Exercices à faire:
[1] Réécrivez l'extrait en partant de "ALEXIS – On a" jusqu'à "PATRICK – Thierry ?" inclus, et remplacez "manoir" par "château".
[2] D'après l'extrait, où la série de photos de Thierry Bouët est-elle exposée en ce moment ?

Extrait présenté:
---*---

Il y a un mois, nous vous présentions le 1er making-of des AFFAIRES PRIVÉES de Thierry Bouët. Cette série de photos insolites – actuellement exposée aux Rencontres d’Arles – met en scène des objets en vente sur Leboncoin.fr avec leur propriétaire. Pour la seconde fois, Wipplay vous révèle les coulisses de ce shooting cocasse. Ce jour-là, Thierry et son assistant Alexis se rendent au manoir de Courquetaine, un village de Seine-et-Marne.
« AFFAIRES PRIVÉES »
Comédie PhotographiqueACTEURS
THIERRY – Photographe qui se mêle des affaires des autres.
ALEXIS – L’un des 2 bras droits de Thierry.
PATRICK – Propriétaire du manoir de Courquetaine, en vente sur Leboncoin.fr
ACTE I – Scène Première : Thierry, Alexis sont en voiture. Ils roulent en direction de Courquetaine (Seine-et-Marne) à la recherche du manoir de Philippe.
ALEXIS – On a rdv à 14h chez Patrick ?
THIERRY – Yes
ALEXIS – On va être à la bourre.
THIERRY – C’est pas super grave. Patrick avait l’air assez dispo aujourd’hui. Faut juste se dépêcher pour ne pas voir la lumière tomber trop vite.
ALEXIS – (Il a les yeux rivés sur son téléphone GPS). Il faut tourner à gauche dans le champ de blé.
THIERRY – T’es sûr ?
ALEXIS – C’est ce que mon téléphone me dit.
THIERRY – Y’a pas mal de trous dans ton chemin Alexis…
ALEXIS – Google Maps n’a pas dû trop s’attarder dans le coin.
THIERRY – Laisse-tomber ton Google. On va faire demi-tour. Si c’est un manoir, on devrait le voir depuis le village. Au pire, on demandera aux gens.
Scène II : Thierry, Alexis ont finalement trouvé le manoir. Tout juste sortis de la voiture, ils devinent Patrick au fond du jardin qui descend de sa tondeuse.
THIERRY – Patrick ?
PATRICK – Thierry ?
THIERRY – Enchanté. Je vous présente Alexis qui travaille avec moi.
PATRICK – Bienvenue à Courquetaine messieurs.
ALEXIS – Il est magnifique votre manoir.
PATRICK – Il appartenait à mon père. Il a vécu près de 20 ans ici.
THIERRY – Quand j’ai vu la photo du Boncoin, j’ai tout de suite craqué. Les photos de l’annonce sont prises de derrière non ?

---*---

Données fournies:
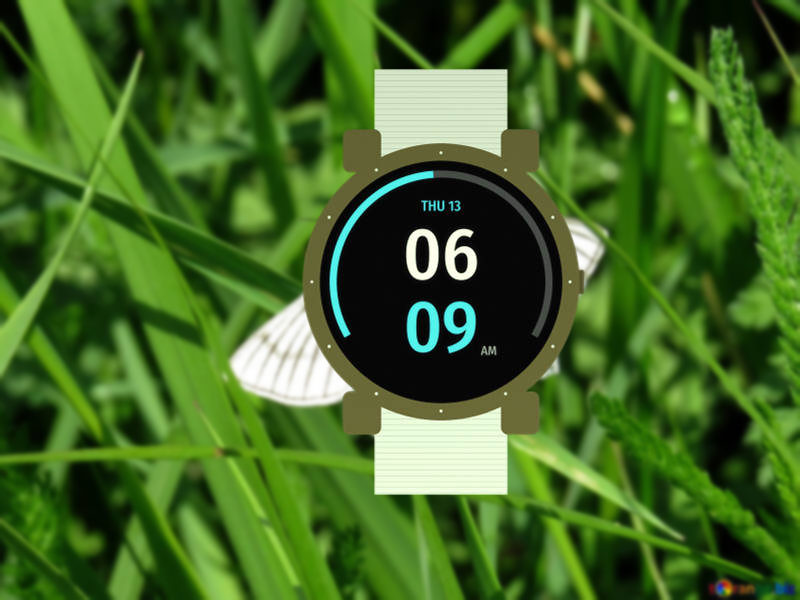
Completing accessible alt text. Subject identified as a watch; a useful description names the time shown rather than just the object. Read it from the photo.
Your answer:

---*---

Corrigé des exercices:
[1]
ALEXIS – On a rdv à 14h chez Patrick ?
THIERRY – Yes
ALEXIS – On va être à la bourre.
THIERRY – C’est pas super grave. Patrick avait l’air assez dispo aujourd’hui. Faut juste se dépêcher pour ne pas voir la lumière tomber trop vite.
ALEXIS – (Il a les yeux rivés sur son téléphone GPS). Il faut tourner à gauche dans le champ de blé.
THIERRY – T’es sûr ?
ALEXIS – C’est ce que mon téléphone me dit.
THIERRY – Y’a pas mal de trous dans ton chemin Alexis…
ALEXIS – Google Maps n’a pas dû trop s’attarder dans le coin.
THIERRY – Laisse-tomber ton Google. On va faire demi-tour. Si c’est un château, on devrait le voir depuis le village. Au pire, on demandera aux gens.
Scène II : Thierry, Alexis ont finalement trouvé le château. Tout juste sortis de la voiture, ils devinent Patrick au fond du jardin qui descend de sa tondeuse.
THIERRY – Patrick ?
PATRICK – Thierry ?

[2] Aux Rencontres d'Arles.